▶ [Reading passage]:
Sirens F.C.
- Full name: Sirens Football Club
- Nicknames: Whites/Blues Is-Sireni
- Founded: 1968; 58 years ago
- Ground: Sirens Stadium
- Capacity: 600
- Chairman: David Muscat
- Manager: Stephen Damato
- League: Maltese Challenge League
- 2023–24: Maltese Premier League, 13th (relegated)
| Home colours | Away colours |

= Sirens F.C. =

Association football club in Malta

Active departments of Sirens
| Football (Men's) | Waterpolo |

Sirens Football Club is a professional football club from the north-western seaside village of San Pawl il-Baħar, in Malta.
Founded in 1968, they currently compete in the Maltese Challenge League.

==Club history==

Sirens FC was first known as "St. Paul's Bay Football Team" for the seasons 1968–69 and participated in the Amateur Soccer Cup Competition (ASCC). In their debut season, the St Paul's Bay team ended runners up that year. After obtaining such a good placing, the committee applied for affiliation in the Third Division of the Malta Football Association.
A delegation from the MFA visited the club, which at that time was on the same premises as the Sirens Aquatic Sports Club. At this point one has to mention Joe Muscat, known as id-Debu, who is the founder of Sirens FC.

Up to 1972 the club was known as Sirens Football Team because as mentioned before, they had no premises until a house was obtained at 61, St Paul's Street, St. Paul's Bay. The new premise was officially opened by the Hon. Minister of Culture and Education, Miss Agatha Barbara on 29 January 1972.

Season 2013–14 The blues left the league with an unbeaten record in the 2013-14 Maltese Third Division that made a big honour to them, Giovanni Galea made his all time goal scoring goals by scoring 44 goals in a single season, making him the record goalscorer in a single season in Maltese football (any level), breaking the record of Danilo Doncic.

Records from a data collection
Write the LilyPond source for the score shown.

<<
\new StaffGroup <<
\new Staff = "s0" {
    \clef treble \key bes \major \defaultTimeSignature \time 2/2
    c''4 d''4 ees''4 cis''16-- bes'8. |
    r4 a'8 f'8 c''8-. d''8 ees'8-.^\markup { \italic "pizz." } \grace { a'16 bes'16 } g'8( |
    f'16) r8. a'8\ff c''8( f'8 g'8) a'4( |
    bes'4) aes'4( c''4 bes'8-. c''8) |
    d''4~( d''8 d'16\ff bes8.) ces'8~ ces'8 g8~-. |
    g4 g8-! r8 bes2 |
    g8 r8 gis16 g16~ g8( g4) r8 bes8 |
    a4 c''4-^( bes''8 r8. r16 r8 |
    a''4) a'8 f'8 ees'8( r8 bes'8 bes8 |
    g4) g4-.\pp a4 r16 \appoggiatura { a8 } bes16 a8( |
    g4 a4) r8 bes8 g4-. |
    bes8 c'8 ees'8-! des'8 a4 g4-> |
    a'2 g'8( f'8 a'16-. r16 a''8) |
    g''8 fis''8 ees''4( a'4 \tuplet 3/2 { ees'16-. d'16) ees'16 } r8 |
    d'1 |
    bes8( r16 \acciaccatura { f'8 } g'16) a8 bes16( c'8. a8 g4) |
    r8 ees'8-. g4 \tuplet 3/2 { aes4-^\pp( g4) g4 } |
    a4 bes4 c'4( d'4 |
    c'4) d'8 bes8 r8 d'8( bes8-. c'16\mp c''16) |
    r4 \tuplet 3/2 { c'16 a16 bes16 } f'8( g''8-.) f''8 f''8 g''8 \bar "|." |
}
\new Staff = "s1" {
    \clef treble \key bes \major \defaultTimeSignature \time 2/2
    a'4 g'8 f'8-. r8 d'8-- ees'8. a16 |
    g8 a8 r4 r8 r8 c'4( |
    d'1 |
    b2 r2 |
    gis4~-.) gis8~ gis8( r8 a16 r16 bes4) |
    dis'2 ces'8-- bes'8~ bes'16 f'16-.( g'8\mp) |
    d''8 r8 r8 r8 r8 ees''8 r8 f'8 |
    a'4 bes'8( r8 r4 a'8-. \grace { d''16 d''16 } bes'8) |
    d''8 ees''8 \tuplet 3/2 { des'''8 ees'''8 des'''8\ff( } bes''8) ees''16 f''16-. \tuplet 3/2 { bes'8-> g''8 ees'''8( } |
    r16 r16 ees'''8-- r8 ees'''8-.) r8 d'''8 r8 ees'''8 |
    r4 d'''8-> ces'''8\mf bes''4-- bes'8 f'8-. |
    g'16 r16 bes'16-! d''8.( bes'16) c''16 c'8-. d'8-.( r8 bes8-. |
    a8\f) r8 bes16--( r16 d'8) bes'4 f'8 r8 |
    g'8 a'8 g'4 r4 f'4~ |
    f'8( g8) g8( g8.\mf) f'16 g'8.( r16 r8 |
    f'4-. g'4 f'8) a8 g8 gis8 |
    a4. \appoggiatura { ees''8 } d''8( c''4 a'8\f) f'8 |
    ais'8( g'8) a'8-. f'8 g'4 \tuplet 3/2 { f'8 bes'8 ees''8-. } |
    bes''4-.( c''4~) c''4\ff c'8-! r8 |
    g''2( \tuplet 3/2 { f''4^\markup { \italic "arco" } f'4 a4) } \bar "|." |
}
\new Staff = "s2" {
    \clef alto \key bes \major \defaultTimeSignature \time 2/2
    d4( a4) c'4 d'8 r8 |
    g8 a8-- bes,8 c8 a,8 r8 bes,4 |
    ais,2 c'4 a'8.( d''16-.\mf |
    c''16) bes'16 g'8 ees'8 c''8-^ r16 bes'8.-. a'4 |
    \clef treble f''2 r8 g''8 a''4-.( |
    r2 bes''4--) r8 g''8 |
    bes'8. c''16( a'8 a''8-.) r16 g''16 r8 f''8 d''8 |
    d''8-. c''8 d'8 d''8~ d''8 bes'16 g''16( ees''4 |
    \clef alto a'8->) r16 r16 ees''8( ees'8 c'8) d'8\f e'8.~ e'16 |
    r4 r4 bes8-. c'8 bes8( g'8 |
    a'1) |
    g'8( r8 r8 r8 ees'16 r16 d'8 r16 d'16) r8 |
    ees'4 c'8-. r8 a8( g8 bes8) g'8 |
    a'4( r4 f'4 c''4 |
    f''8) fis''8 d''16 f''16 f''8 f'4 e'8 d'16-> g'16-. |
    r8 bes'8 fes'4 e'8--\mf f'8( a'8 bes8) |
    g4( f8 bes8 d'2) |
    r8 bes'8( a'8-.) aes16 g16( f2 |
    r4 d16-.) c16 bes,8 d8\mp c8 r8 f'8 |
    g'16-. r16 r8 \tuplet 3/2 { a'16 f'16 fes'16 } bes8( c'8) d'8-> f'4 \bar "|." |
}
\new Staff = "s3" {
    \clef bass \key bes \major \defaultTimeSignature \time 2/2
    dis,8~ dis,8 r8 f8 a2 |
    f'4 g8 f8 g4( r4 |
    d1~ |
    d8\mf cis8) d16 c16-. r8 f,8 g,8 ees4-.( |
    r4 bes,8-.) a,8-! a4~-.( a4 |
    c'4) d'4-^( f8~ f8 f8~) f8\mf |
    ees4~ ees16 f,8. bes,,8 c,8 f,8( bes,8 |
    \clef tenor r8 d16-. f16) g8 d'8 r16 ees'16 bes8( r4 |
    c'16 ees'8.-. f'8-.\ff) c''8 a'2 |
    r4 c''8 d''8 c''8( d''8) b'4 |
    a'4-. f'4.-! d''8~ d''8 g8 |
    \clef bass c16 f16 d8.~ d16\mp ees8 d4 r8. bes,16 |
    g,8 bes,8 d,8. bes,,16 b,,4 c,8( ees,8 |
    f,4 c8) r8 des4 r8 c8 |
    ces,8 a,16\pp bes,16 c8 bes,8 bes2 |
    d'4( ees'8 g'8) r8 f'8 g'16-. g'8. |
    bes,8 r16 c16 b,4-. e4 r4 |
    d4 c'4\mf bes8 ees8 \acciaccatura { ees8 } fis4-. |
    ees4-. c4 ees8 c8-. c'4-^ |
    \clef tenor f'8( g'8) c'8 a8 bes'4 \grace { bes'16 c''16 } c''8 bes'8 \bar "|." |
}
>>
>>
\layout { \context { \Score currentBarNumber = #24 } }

▶ [Exercise]: Can you transcribe the part of the Sirens F.C. text between "Sirens Football Club is" and "Malta Football Association.", inclusive?

▶ [Answer section]:
Sirens Football Club is a professional football club from the north-western seaside village of San Pawl il-Baħar, in Malta.
Founded in 1968, they currently compete in the Maltese Challenge League.

==Club history==

Sirens FC was first known as "St. Paul's Bay Football Team" for the seasons 1968–69 and participated in the Amateur Soccer Cup Competition (ASCC). In their debut season, the St Paul's Bay team ended runners up that year. After obtaining such a good placing, the committee applied for affiliation in the Third Division of the Malta Football Association.